# 3rd Iteration
In this iteration we embed text and emoji separately to preserve their unique signals, then combine them using a linear layer to match dimensionality.
The main purpose is to check if separate processing improves emotional understanding compared to demojizing.

Main steps:

1. Choose emoji-rich dataset

2. Create text and emoji embeddings independently

3. Project emoji embeddings to same dimension as text embeddings

4. Combine embeddings via a linear layer

5. Search most relevant quotes using FAISS index

6. Compare results from Emoji2Vec and Emojinal, and evaluate quality vs. previous iterations

In [26]:
!pip install emoji
!pip install faiss-cpu
!pip install numpy
!pip install scipy
!pip install gensim




In [27]:
import pandas as pd
import numpy as np
import emoji
import os
from transformers import AutoTokenizer, AutoModelForSequenceClassification
import faiss
from tabulate import tabulate
import torch
import torch.nn as nn
from tqdm import tqdm
import re
import ast
from gensim.models import KeyedVectors

## 1. Prepare csv files

In [28]:
all_dfs = []
for file_name in os.listdir("archive"):
    if file_name.endswith('.csv'):
        file_path = os.path.join("archive", file_name)
        try:
            # Read CSV with appropriate encoding
            df = pd.read_csv(file_path)
            all_dfs.append(df)
            print(f"Loaded {file_name} with {len(df)} rows")

Data records —
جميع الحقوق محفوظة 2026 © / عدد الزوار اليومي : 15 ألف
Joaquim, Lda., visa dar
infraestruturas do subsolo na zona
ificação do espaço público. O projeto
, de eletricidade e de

==

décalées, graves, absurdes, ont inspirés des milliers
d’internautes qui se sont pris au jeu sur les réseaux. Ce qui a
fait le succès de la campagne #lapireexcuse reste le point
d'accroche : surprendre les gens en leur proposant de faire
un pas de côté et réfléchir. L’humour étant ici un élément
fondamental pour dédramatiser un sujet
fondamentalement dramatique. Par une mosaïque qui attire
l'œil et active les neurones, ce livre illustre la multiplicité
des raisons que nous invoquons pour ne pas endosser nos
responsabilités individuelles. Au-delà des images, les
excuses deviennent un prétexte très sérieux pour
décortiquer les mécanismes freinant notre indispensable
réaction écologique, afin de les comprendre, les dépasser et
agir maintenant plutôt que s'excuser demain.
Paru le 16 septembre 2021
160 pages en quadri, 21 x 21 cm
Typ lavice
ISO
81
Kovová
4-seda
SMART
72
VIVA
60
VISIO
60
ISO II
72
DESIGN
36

Brief A —
Transcribe the stretch of the emoji-embedding notebook from "# 3rd Iteration" through "compared to demojizing.".
Brief B —
Please restate word for word the lines of the records from the line that contains "جميع الحقوق محفوظة" through the line that contains "eletricidade e de".

Task result A —
# 3rd Iteration
In this iteration we embed text and emoji separately to preserve their unique signals, then combine them using a linear layer to match dimensionality.
The main purpose is to check if separate processing improves emotional understanding compared to demojizing.

Task result B —
جميع الحقوق محفوظة 2026 © / عدد الزوار اليومي : 15 ألف
Joaquim, Lda., visa dar
infraestruturas do subsolo na zona
ificação do espaço público. O projeto
, de eletricidade e de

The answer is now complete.